====== EXTRAIT FOURNI ======
Plénitude encore plus visible si l'on tente de résumer les différentes actions de Jésus. En premier lieu il marche avec les disciples. Puis il leur révèle ce que disent les Écritures à son sujet. Finalement il leur donne le pain. Comment ne pas penser alors à la déclaration fondamentale de Jean 14. 6 : "Je suis le chemin, la vérité et la vie". Le chemin sans la vérité est mensonge, la vérité sans la vie est désespoir et mort, le chemin, la vérité et la vie, c'est le Christ !

Ce n'est pas un hasard si les disciples le reconnaissent à ce moment précis.

Le Dieu caché

Le récit se termine d'une manière quelque peu énigmatique. Alors que les disciples viennent enfin de reconnaître Jésus, on aurait pu imaginer que le repas finirait dans la joie d'être à nouveau tous réunis. Or au moment où les disciples comprennent que Jésus lui-même parle avec eux, il devient aussitôt invisible. C'est une caractéristique de plusieurs rencontres du Christ, spécialement après sa résurrection. Dès que les gens le reconnaissent, il disparaît, ou bien il ne se laisse pas toucher (Jean 20. 17), ou encore il donne une mission à accomplir sur la terre (Act. 1. 6-11), puis il monte au ciel.
====== DONNÉES FOURNIES ======
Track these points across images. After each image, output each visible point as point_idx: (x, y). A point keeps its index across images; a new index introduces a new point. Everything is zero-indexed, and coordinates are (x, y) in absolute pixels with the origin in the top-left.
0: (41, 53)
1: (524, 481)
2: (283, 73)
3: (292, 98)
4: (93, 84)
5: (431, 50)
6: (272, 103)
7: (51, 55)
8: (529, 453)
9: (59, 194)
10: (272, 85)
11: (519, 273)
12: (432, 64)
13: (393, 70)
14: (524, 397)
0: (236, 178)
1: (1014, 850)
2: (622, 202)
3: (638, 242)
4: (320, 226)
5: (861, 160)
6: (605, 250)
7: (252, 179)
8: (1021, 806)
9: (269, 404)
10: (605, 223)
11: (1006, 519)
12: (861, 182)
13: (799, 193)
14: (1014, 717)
======
== LISTE DES TÂCHES ==
- A) D'après l'extrait fourni, quelles sont, dans l'ordre, les trois actions de Jésus envers les disciples ?
- B) Rédigez la suite du texte sur le Dieu caché, en partant de sa dernière phrase.
Les lignes n'ont aucun rôle dans ce travail.

== LISTE DES RÉPONSES ==
- A) Il marche avec eux, leur révèle ce que disent les Écritures à son sujet, puis leur donne le pain.

- B)
Un des dangers après la résurrection était que les disciples pensent que Jésus, comme Messie, allait immédiatement établir son royaume sur la terre en chassant les autorités en place, d'autant plus qu'il venait de manifester sa puissance en ressuscitant d'entre les morts. On retrouve une telle attitude dans la question des disciples peu avant l'ascension : "Seigneur, est-ce en ce temps-ci que tu rétablis ton royaume pour Israël ?" (Act. 1. 6). Un autre danger était de vouloir garder le Messie uniquement pour eux en se considérant comme les derniers fidèles (réflexe " petit troupeau "). Jésus au contraire leur enjoint de ne pas rester statiques, mais d'aller de l'avant comme témoins jusqu'au bout de la terre (Act. 1. 7-8). Dorénavant, ce sont eux les porteurs de son message, la Bonne Nouvelle (Marc 16.15).

Sans vouloir minimiser l'importance de la louange (Luc 24. 53), notre rôle ne consiste pas à rester passifs dans une contemplation paradisiaque du Seigneur, mais à faire connaître autour de nous la Bonne Nouvelle, l'Évangile. D'ailleurs les deux disciples d'Emmaüs le réalisent (v. 33). Aussitôt, ils se lèvent et retournent à Jérusalem, alors même qu'il était déjà tard, pour raconter aux apôtres comment Jésus s'était fait connaître à eux en rompant le pain.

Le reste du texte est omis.